There are no soundholes, which gives the Nylectric a modern look, enhanced by the trio of electric guitar-like controls - volume and centre-notched bass and treble cut/ boost EQs - for the adjustment of the B-Band A11 under-saddle/preamp system. 

In typical ‘hybrid’ style, the Nylectric centres on a quoted 650mm (25.6-inch) scale length but features a reduced-width 45mm nut, a 305mm (12-inch) cambered rosewood fingerboard, and classical-width 60mm string spacing at the compensated saddle of the tie-block bridge. 

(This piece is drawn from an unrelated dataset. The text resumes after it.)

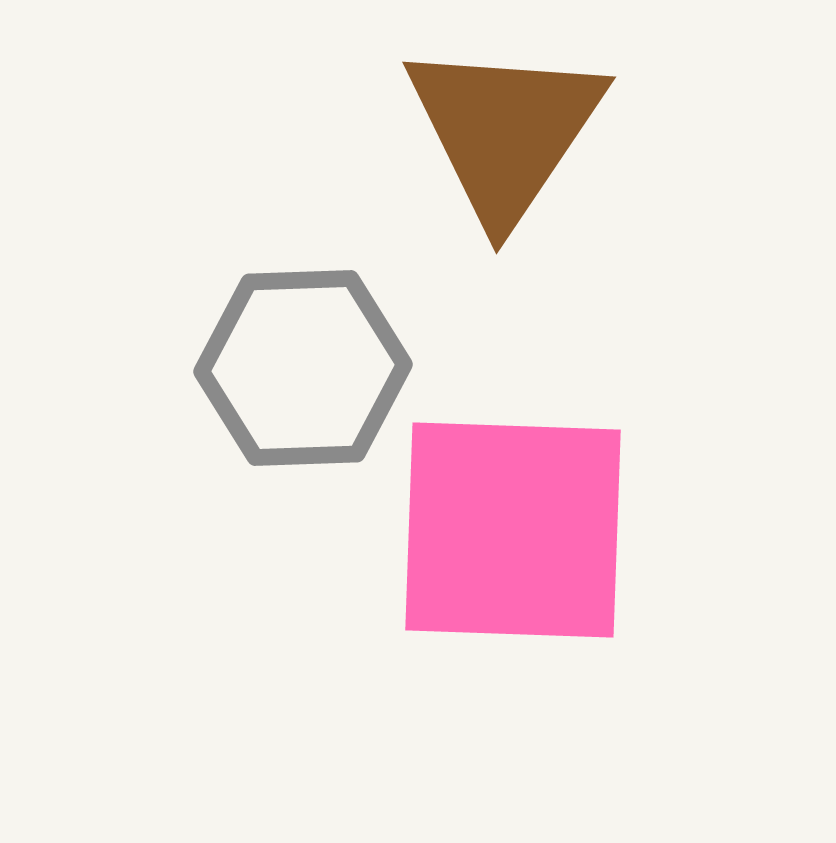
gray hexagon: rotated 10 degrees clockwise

The neck ‘bolts’ to the body via four inset screws on a heavily-contoured heel, emerging at the 16th fret like a Les Paul rather than a Ramirez. There’s a very unclassical feel to the mahogany neck - a nicely relaxed C profile - which, combined with the reduced width, shouldn’t be a problem for any steel-string players, not least in its fast satin finish. The rest of the guitar is glossed, not too heavily, and there’s a choice of this natural or a black colour. 

Sounds

As its looks suggest, the Nylectric feels more like an electric than a standard nylon-string classical. Played seated, the guitar is comfortable, although the neck extends a lot further to your left than the standard instrument. 

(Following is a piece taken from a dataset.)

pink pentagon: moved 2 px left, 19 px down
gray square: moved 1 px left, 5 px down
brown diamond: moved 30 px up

Strapped on, things feel even more electric-like, but the guitar is light in weight (2.24kg) and nicely balanced. Despite the lack of any soundhole, there’s a good unplugged, low-volume sound, ideal for noodling in front of the TV or for practice. 

There’s a classical-ish character that makes Latin and jazz style feel very comfortable, too, thanks to the neck. And the range is bonkers - you can easily reach the top 22nd fret. 

Plugged in, it’s not the biggest, fullest electro nylon-string we’ve ever heard, but the string output is balanced with a good level and clean signal with no intrusive hiss. The EQs are broad, and adding some bass and a little treble reduction give us a little more body. Used with a pick for a little fiery Latin lead line action, the Nylectric sounds really good: less so for solo performance, but not too shabby, either. 

Trying to entice steel-string players over to nylon is a growing market and Cort has made a very playable stab, focusing more on stage use, especially with a band. The Nylectric is nicely made, lightweight and pretty feedback-resistant (it’s still a hollowbody, don’t forget); it feels more like an electric and plays effortlessly, especially for pick-fuelled Rodrigo-like styles.